Despite President Bola Ahmed Tinubu’s assurances that the subsidy had been removed, Daily Trust’s investigation reveals that in August, the federal government disbursed ₦169.4 billion as a subsidy to maintain the pump price at ₦620 per liter.

Various reports have suggested that the continued price stability, despite the deteriorating exchange rate and international crude oil prices exceeding $95 per barrel, indicates the return of the subsidy.

A document from the Federal Account Allocation Committee (FAAC) reveals that in August 2023, the Nigerian Liquefied Natural Gas (NLNG) paid $275 million in dividends to Nigeria through NNPC Limited. NNPC Limited utilized $220 million (equivalent to ₦169.4 billion at ₦770/$) of the $275 million to cover the PMS subsidy. The remaining $55 million was retained by NNPC, reportedly unlawfully.

This disclosure by FAAC implies that the subsidy has been reinstated, with NNPC utilizing NLNG dividends to fund it.

Former President Buhari’s tenure saw the highest spending on petrol subsidies in Nigeria’s history. According to reports by the Nigeria Extractive Industries Transparency Initiative (NEITI), the cost of petrol subsidies from 2015 to 2020 amounted to ₦1.99 trillion. Additionally, NNPC reported to the Federation Accounts Allocation Committee (FAAC) that petrol subsidies cost ₦1.57 trillion in 2021 and an additional ₦1.27 trillion from January to May 2022. The government subsequently budgeted ₦3 trillion to cover petrol subsidy costs from June 2022 to June 2023. In total, during President Buhari’s administration, the government spent ₦7.83 trillion on petrol subsidies.

Global oil market dynamics have played a role in the resurgence of subsidies. As Brent crude oil surpassed $95 per barrel, coupled with the devaluation of the Nigerian naira against the US dollar in the black market, doubts arose about Nigeria’s elimination of petrol subsidies.

Furthermore, the price cap on gasoline has made it challenging for marketers.
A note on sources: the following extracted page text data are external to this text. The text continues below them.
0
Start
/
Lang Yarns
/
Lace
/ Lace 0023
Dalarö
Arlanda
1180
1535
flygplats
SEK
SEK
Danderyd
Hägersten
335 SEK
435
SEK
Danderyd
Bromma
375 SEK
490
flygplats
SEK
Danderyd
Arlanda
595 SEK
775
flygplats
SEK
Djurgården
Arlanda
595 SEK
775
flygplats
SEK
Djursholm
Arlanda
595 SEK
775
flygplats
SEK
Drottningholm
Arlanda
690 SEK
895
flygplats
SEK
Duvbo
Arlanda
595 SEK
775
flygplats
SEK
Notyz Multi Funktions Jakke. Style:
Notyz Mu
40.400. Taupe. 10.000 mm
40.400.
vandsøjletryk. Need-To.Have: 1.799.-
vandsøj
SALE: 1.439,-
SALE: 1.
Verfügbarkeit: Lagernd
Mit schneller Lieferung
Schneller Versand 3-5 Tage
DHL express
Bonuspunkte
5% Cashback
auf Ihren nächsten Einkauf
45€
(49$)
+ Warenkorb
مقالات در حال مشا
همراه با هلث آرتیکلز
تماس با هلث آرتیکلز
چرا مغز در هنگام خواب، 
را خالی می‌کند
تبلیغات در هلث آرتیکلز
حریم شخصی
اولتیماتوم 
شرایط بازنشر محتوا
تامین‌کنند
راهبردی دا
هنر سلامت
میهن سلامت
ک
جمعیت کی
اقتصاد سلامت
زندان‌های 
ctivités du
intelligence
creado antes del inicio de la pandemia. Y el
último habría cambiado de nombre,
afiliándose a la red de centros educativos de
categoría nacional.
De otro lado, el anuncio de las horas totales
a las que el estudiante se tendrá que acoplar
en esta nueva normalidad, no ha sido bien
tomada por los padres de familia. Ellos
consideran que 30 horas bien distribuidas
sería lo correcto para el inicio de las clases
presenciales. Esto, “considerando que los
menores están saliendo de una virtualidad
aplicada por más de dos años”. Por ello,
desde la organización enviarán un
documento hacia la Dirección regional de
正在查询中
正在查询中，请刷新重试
In August, the price per liter of PMS at the international market was $0.792, compared to $0.641 in July. This resulted in an increase in the landing cost of PMS, from ₦529 in July to approximately ₦728.64 per liter. Additional costs, such as freight, lightering, distribution margin, and others, ranged from ₦90 to ₦105.

The $3 billion crude repayment loan announced by the Nigerian National Petroleum Corporation (NNPC) Limited with the African Export-Import (Afrexim) Bank was intended to provide the federal government with the necessary dollar liquidity to stabilize the naira. However, the loan’s progress appears to have stalled as other lenders that were expected to participate in the syndicated transaction have reportedly backed out.

Industry experts believe that without a functional refinery and exchange rate stability, removing the subsidy is impractical. The Chairman of the Independent Petroleum Marketers Association of Nigeria (IPMAN) emphasized the importance of stabilizing the naira to achieve the government’s promise of stable petrol prices.